The 2009 Nakumatt supermarket fire occurred when a supermarket in downtown Nairobi, Kenya, caught fire on 28 January 2009. Twenty-nine remains were located in the rubble of the destroyed Nakumatt supermarket, with police investigating a tip that security guards locked exit doors in an effort to prevent looting. However the locking of the doors on the ground floor had no effect on the victims, as they were all found on the floor above. The fire allegedly started near the only staircase accessible to the public, trapping the victims in the shop. One other man died after leaping from the building to escape the flames. Forty-seven were missing. The bodies of the dead are "charred beyond recognition".

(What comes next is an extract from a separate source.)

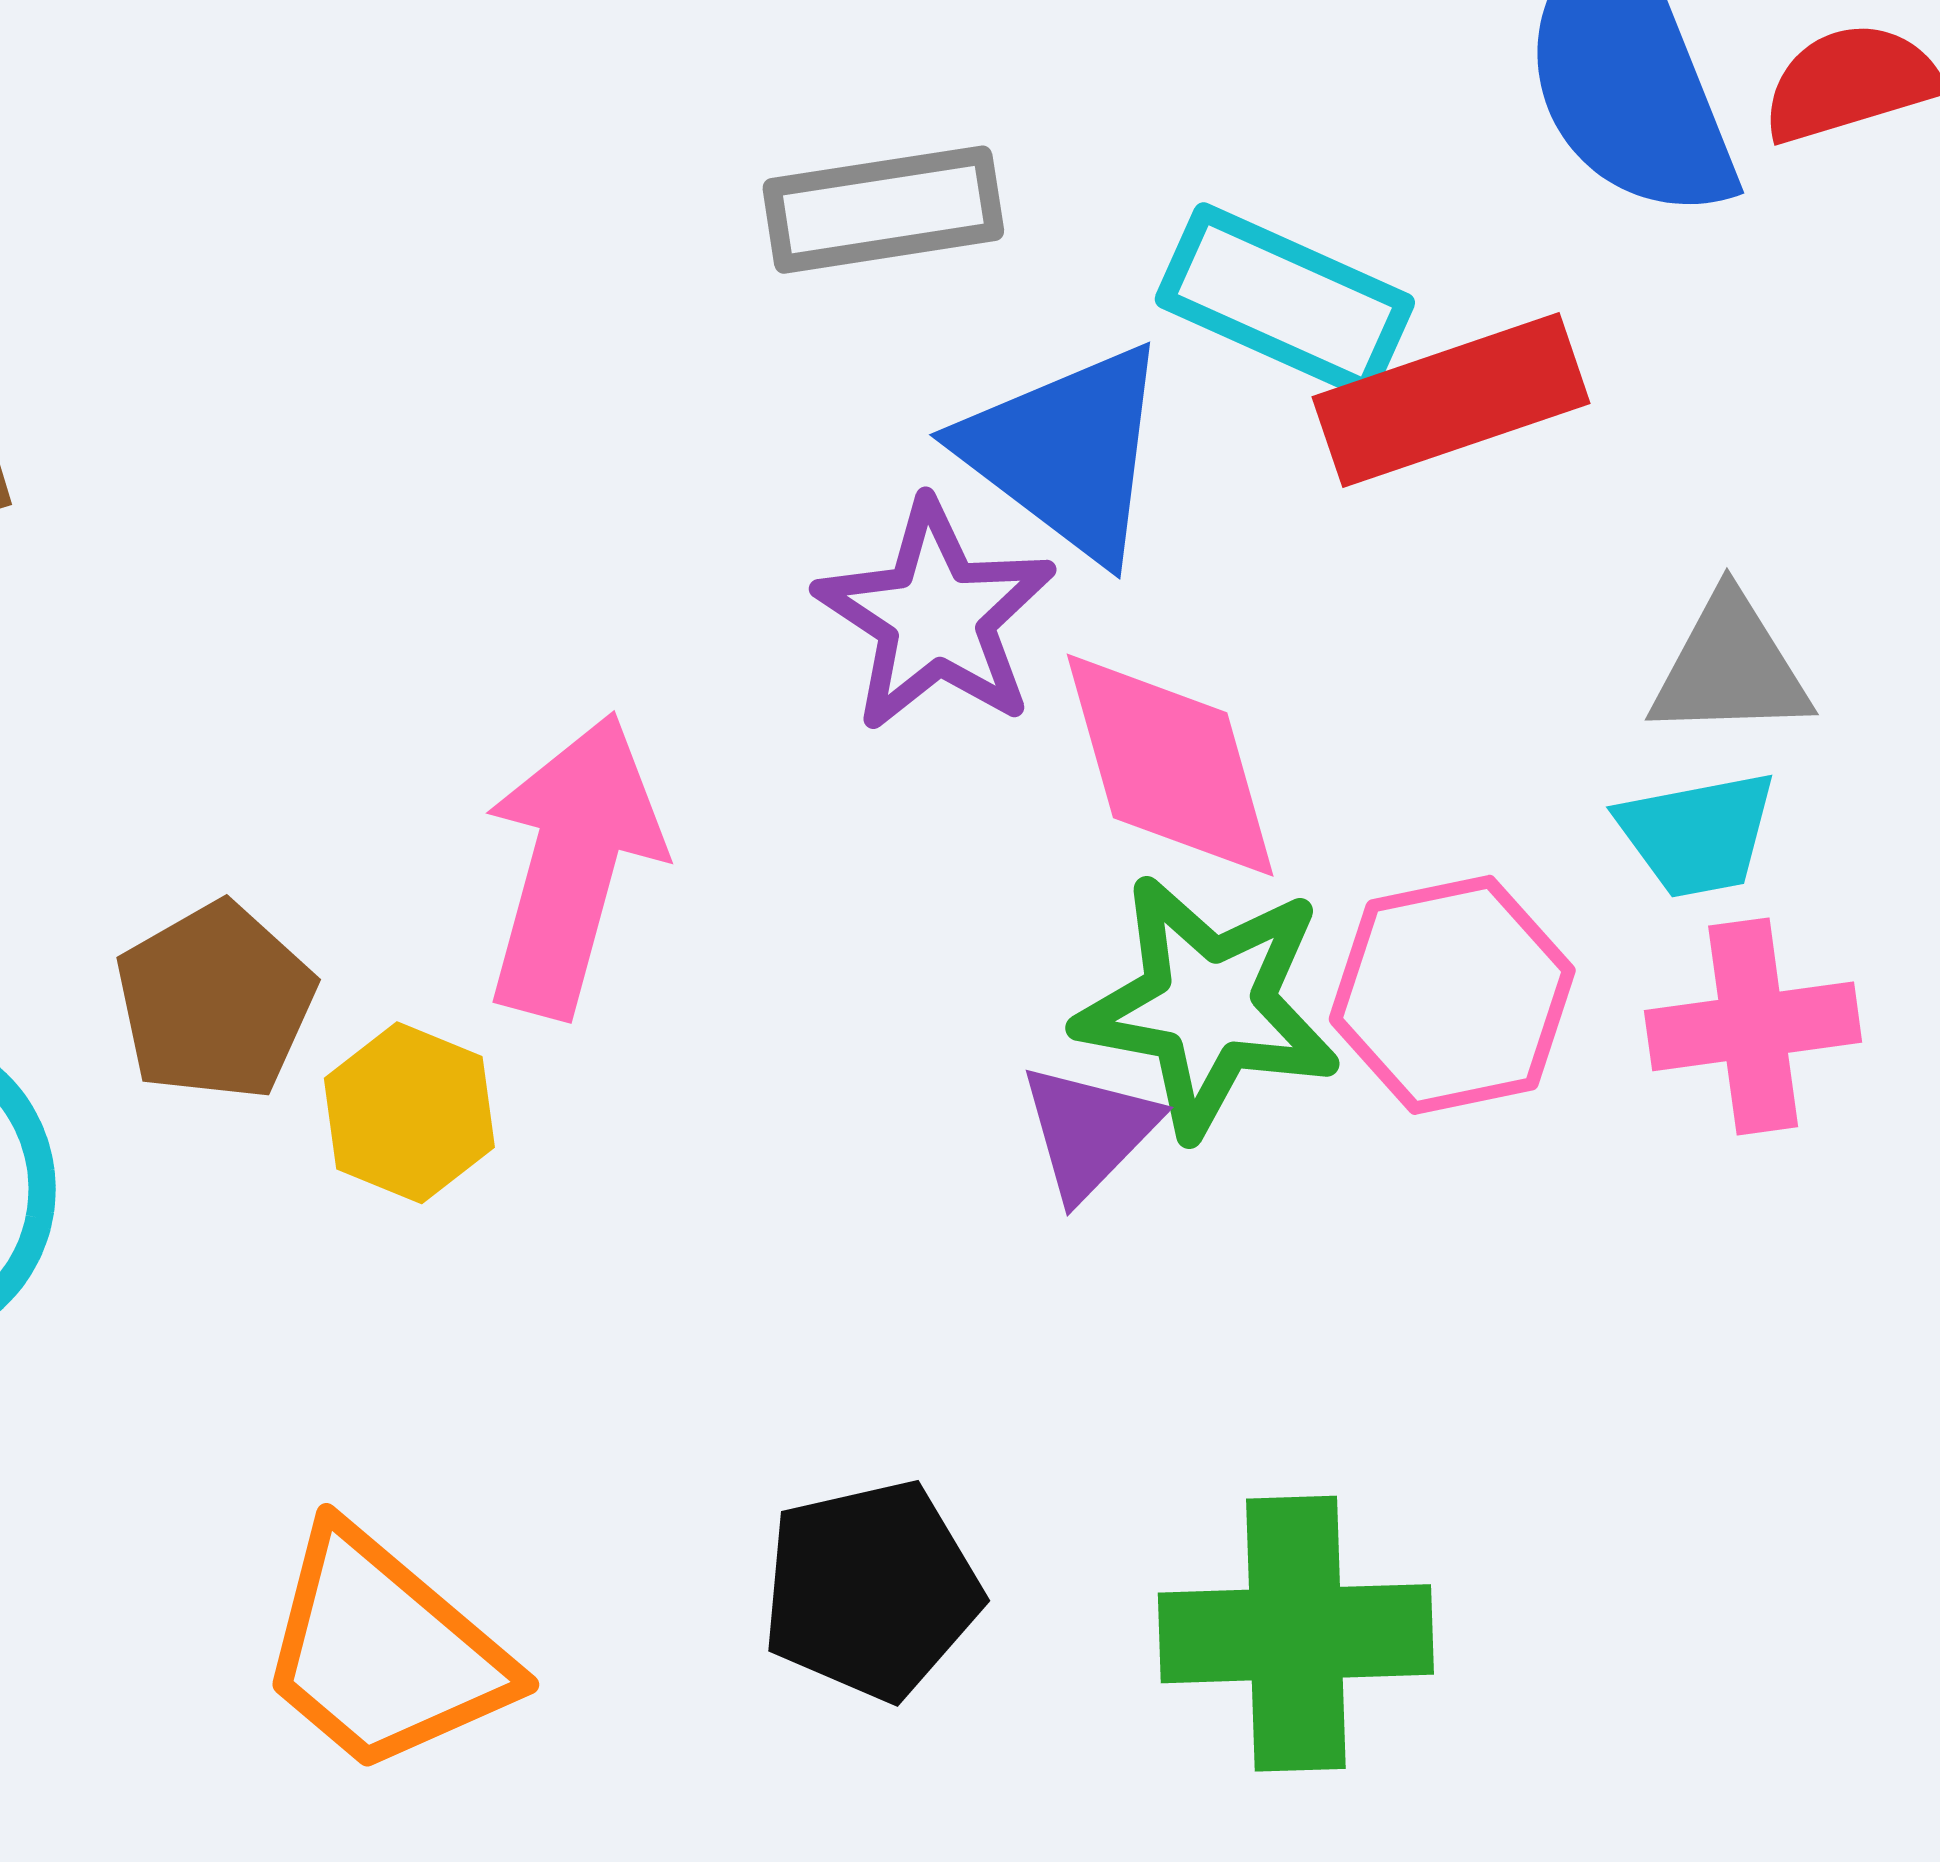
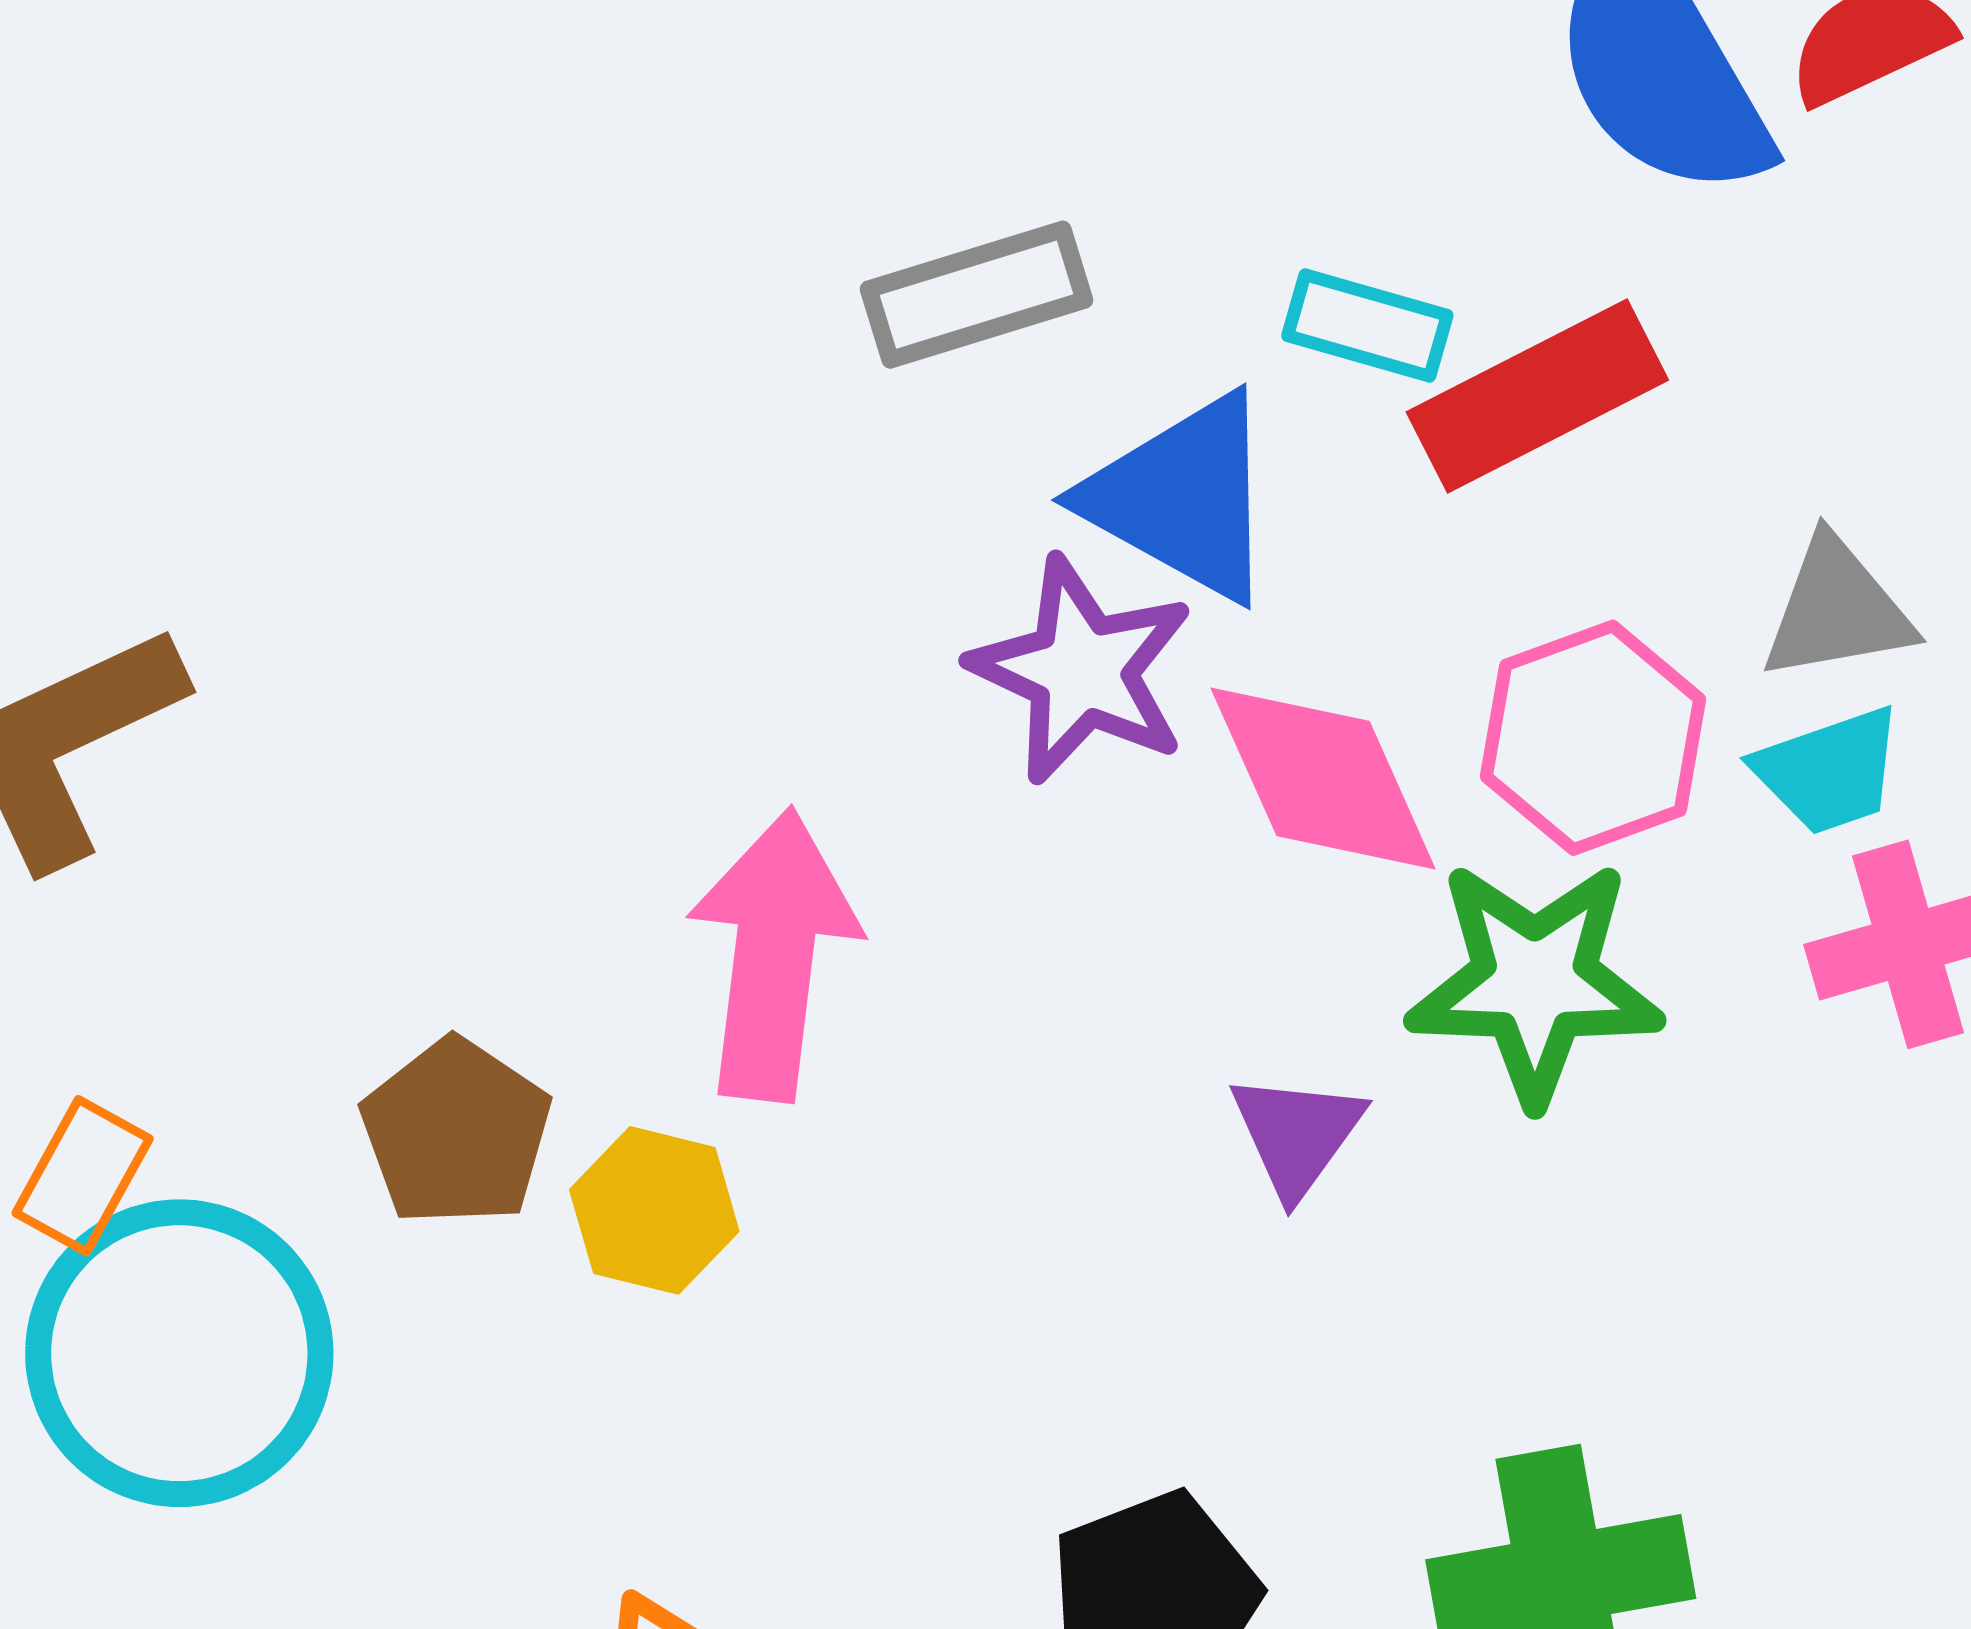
cyan rectangle: (1285, 301) -> (1367, 325), size x0.7
pink hexagon: (1452, 995) -> (1593, 738), moved
green star: (1208, 1006) -> (1535, 982), moved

Official reports said one person died in the hospital from injuries brought on by poisonous fumes and injuries sustained in the inferno but another 39 were unaccounted for and were officially reported as "missing". The emergency services were criticised for what the Kenyan media viewed as an inadequate response to the blaze. Following the blaze, the Daily Nation reported that Nairobi's three million inhabitants were served only by one fire station situated close to a traffic-choked business district. Although it happened on 28 January, it was not widely reported across the world until two days later when the full scale of the fire was recognised.

== Inferno ==
The fire began on 28 January 2009, a Wednesday afternoon, when the Woolworths Building which housed Nakumatt Downtown Nairobi caught fire at 3 pm. The blaze was still being fought 24 hours later. A power transformer had earlier blown and there were reports that gas cylinders on sale at the supermarket and chemicals at a hardware shop in the neighbouring Alibhai Shariff Building had fueled the inferno. Members of the public helped to fight the blaze which ensued. Thousands of people were evacuated from their offices in downtown Nairobi as plumes of black smoke were sent into the sky overhead. The smoke forced the evacuation of some nearby buildings, with police employing whips, horses and teargas to beat back curious crowds. One man died after leaping from an upper floor of the burning supermarket, whilst one other man, Nakumatt employee Jeremiah Omoyo, also leaped off the roof to escape the blaze but survived. Another Nakumatt employee told Kenya's The Standard newspaper that the crowd were encouraging the trapped customers and employees to jump. The Kenyan media has criticised the emergency response, claiming that firefighters arrived late and in inadequate numbers. Daily Nation, the second largest newspaper in Kenya, remarked on the way the fire was handled and responded to by saying, "It is fair to say that ours is a modern city with an 18th century fire-fighting infrastructure." The City Council Fire Brigade were helped by two private companies with fire engines - G4S and Knight Support. This is the first of two tragedies to happen in Kenya in the same week; at least 113 people were killed when an oil spill caught fire in Molo.

=== Casualties ===
Actress and radio presenter Angel Wainaina, known for her role as Sergeant Maria on the Cobra Squad TV series, was one of the victims and her body has been identified. Peter Serry, the CEO of Tusker FC football club was at the supermarket when the fire broke and has been missing since then, while Tusker FC coach James Nandwa, who accompanied Serry, escaped with minor injuries.

=== Rebuilding ===
The remains of the Woolworths building that housed the supermarket were scrapped after the fire. The building is set to be rebuilt and according to National Museums of Kenya, it is a historical building that should resemble the previous one and built using red bricks. On the other hand, Steve Oundo, the chairman of Architectural Association of Kenya prefers a remembrance hall on the site, instead of rebuilding the supermarket.

== Nakumatt chain ==
Nakumatt was a supermarket chain that had 18 stores across Kenya, employing 3,200 people and expanded to Uganda, Rwanda and other East African countries. Nakumatt was a wholly Kenyan company owned by the Atul Shah family and Hotnet Ltd. On 23 August, Nakumatt opened its first store outside Kenya in the Union Trade Center, in Kigali, Rwanda.